Le lancette della nostra storia culturale e antropologica vengono spostate in avanti drasticamente rispetto a convinzioni, leggi, usi tradizionali. Così diventa sempre più normale (perché la scienza con le sue conquiste lo permette) avere un figlio a cinquant’anni, soddisfare il proprio desiderio di paternità o di maternità senza il sostegno di un legame istituzionale come la famiglia, e anche tra sessi omologhi.
Nella “donazione” dell’utero non vedo alcunché di scorretto, né di immorale. Anch’io sono stato testimone, come tanti altri medici, di un caso. Avevo operato una giovane donna per una forma benigna di tumore. Purtroppo, era stato necessario asportare completamente l’utero. Una grande infelicità per questa donna giovane, che insieme al marito desiderava ardentemente avere un bambino. Aveva una sorella cui era legata fortissimamente, e questa si prestò ad aiutare e soddisfare il grande desiderio della sorella. L’embrione, ottenuto in provetta, fu introdotto nel suo utero e tutto andò a buon fine. Fu un bellissimo atto d’amore, un atto misericordioso. Fu un atto che portò felicità a tutti, e che avremmo torto di giudicare senza la misericordia che l’ha ispirato. Fu un dono anche per il bambino, se riteniamo che nascere sia meglio di non nascere.

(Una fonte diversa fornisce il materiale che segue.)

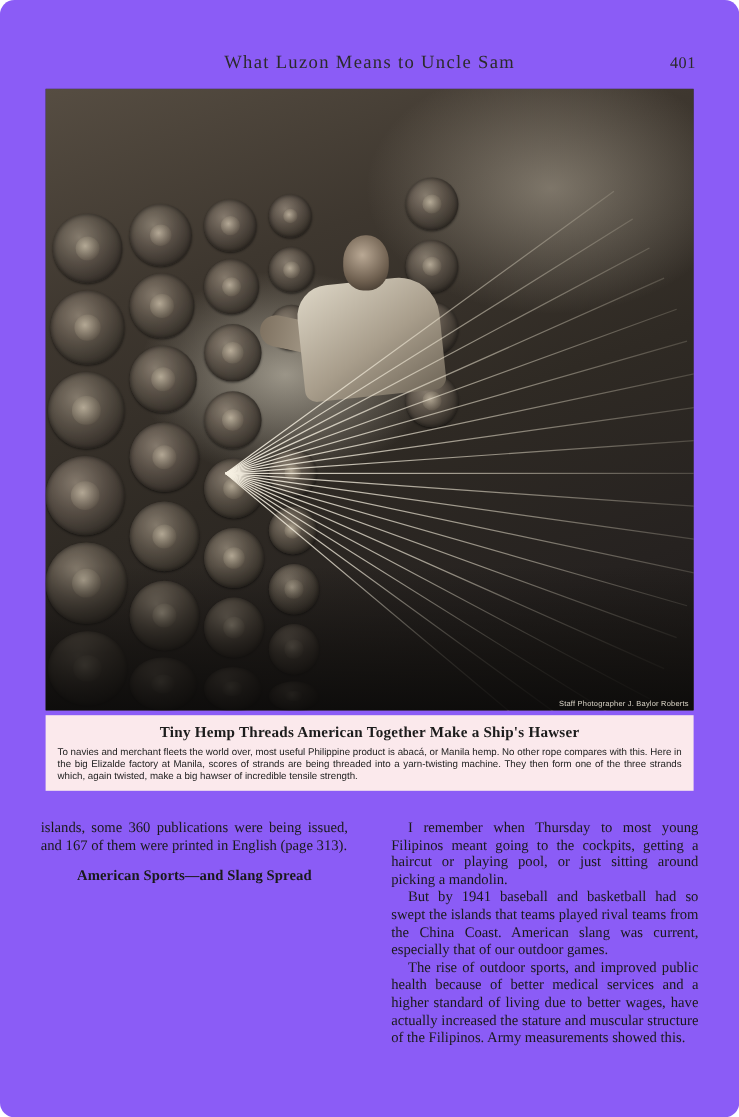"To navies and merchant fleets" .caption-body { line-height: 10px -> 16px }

L’America ha da tempo saltato tutte le obiezioni, e ci sono vari suoi Stati in cui la legge permette di “affittare l’utero”. Tra la coppia che fornisce l’embrione e la donna che ne accetta la gestazione si stabilisce un vero e proprio contratto, che obbliga la madre surrogata (che percepisce un compenso e ha diritto a tutte le cure mediche) a consegnare il bambino subito dopo la nascita. Per molti, si tratta di cosa inaccettabile, che non si può nemmeno discutere. Invece è bene discutere, anche se il discorso è complesso e molto vasto.
La nostra è una società in cui si affitta solo l’utero? Pochi lo ricordano, ma non sono passati più di settant’anni da quando si considerava normale l’istituto del baliatico cioè di affittare le mammelle di un’altra donna, la famosa balia, che diventava per il tempo necessario una madre surrogata.

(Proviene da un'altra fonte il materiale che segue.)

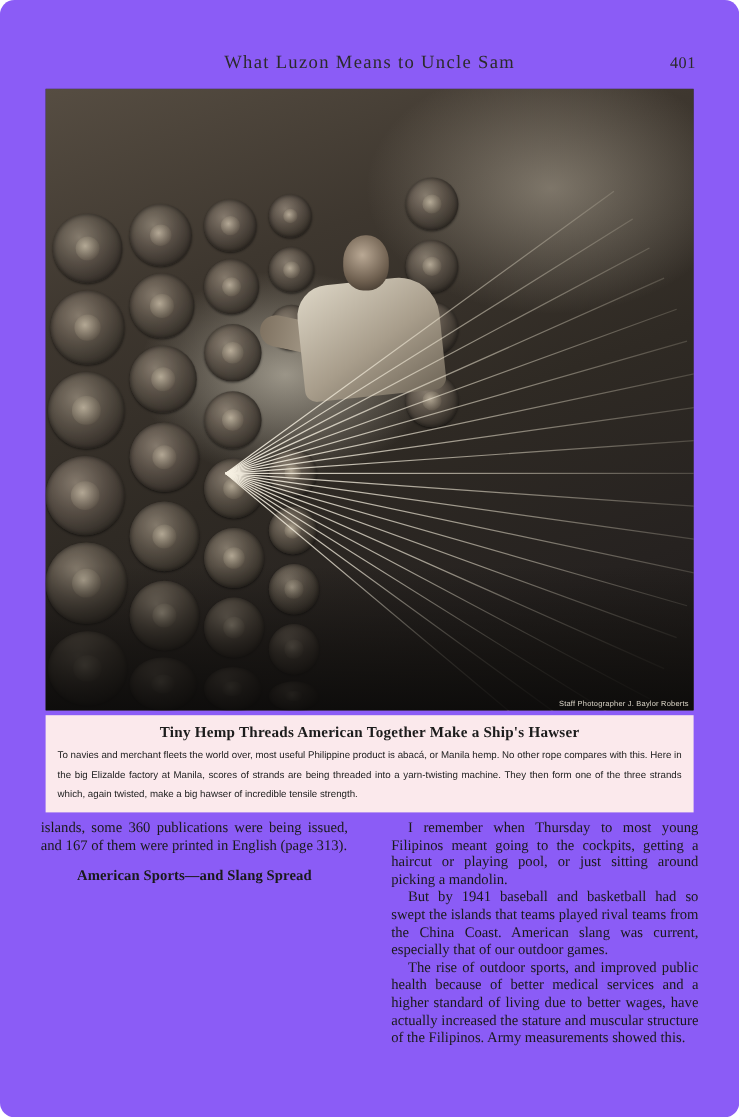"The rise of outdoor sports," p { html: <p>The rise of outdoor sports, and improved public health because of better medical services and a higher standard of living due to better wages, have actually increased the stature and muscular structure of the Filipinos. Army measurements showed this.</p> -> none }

Se facciamo un discorso ampio, si possono moltiplicare gli esempi di “affitto”. Il minatore che scende in miniera per ricavare il carbone prezioso alla società, “affitta” le sue braccia che usano il martello pneumatico. Anche lo scienziato che offre il suo cervello a pagamento affitta un suo organo. E’ certamente una visione forse troppo razionalizzata, che probabilmente scandalizza e fa arrabbiare, ma il fatto di “affittarsi” fa parte della nostra società. Ci sono perciò cose che vanno discusse, e decisioni che vanno prese.

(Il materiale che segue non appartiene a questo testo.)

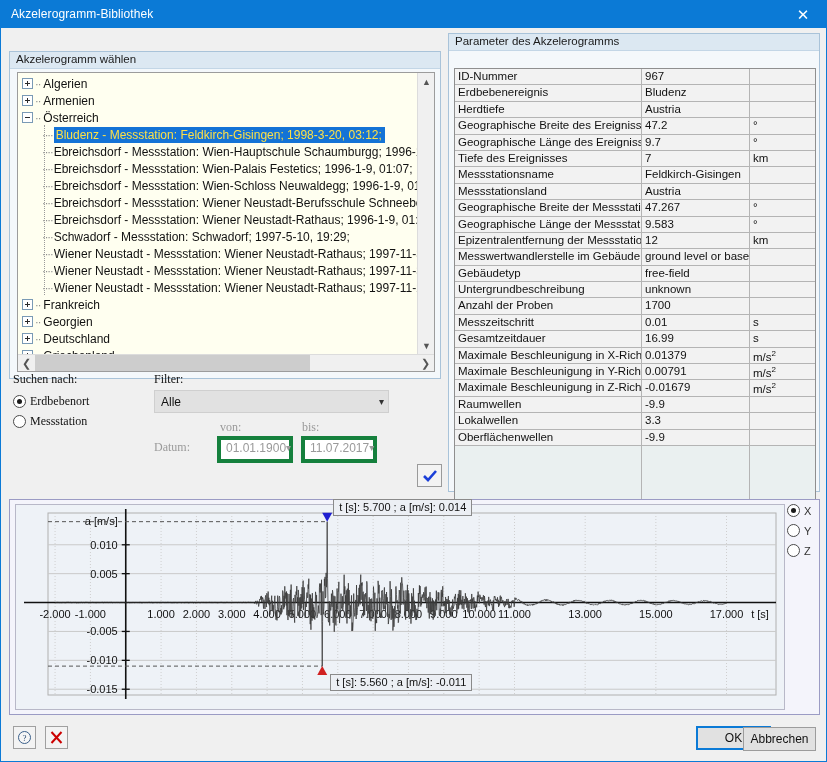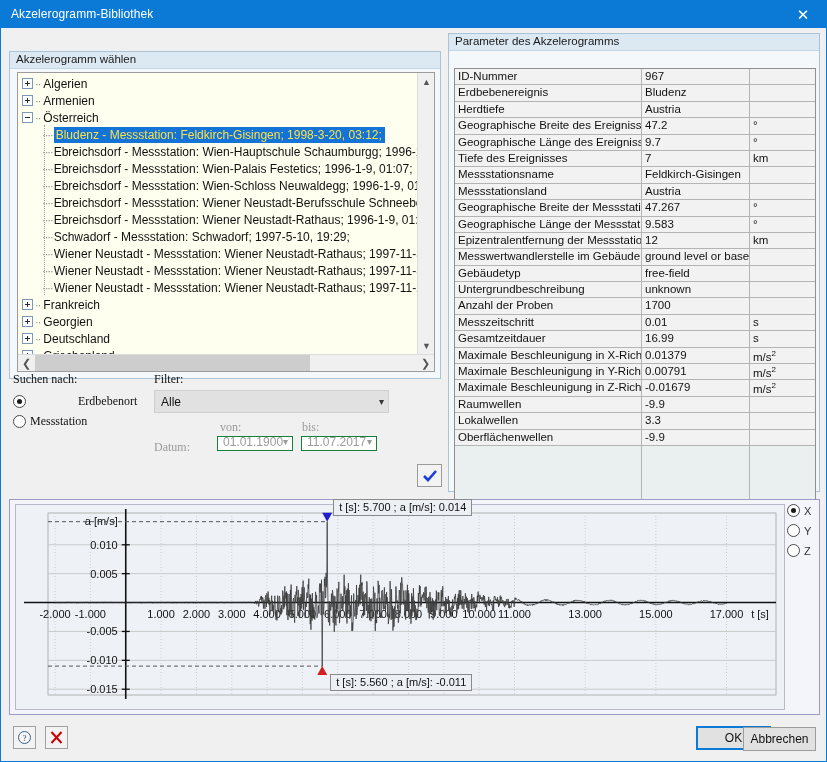"Erdbebenort" div.radio-row { gap: 48px -> none }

Il tema dell’utero in affitto, che fa tanto indignare, deve essere inserito nel contesto di tutto ciò che la nostra società già accetta, permette o fa. Se accettiamo e anzi propagandiamo la donazione di sangue e di midollo osseo, se accettiamo la donazione tra viventi di un rene e di parte del fegato, non vedo perché non si debba “donare” l’utero. Un atto da cui può nascere un nuovo essere, che non avrebbe mai avuto la vita. Penso che una volta ammessa e accettata questa donazione, sarà logico accettare – stabilendo regole chiare – anche quelli che lo fanno per denaro.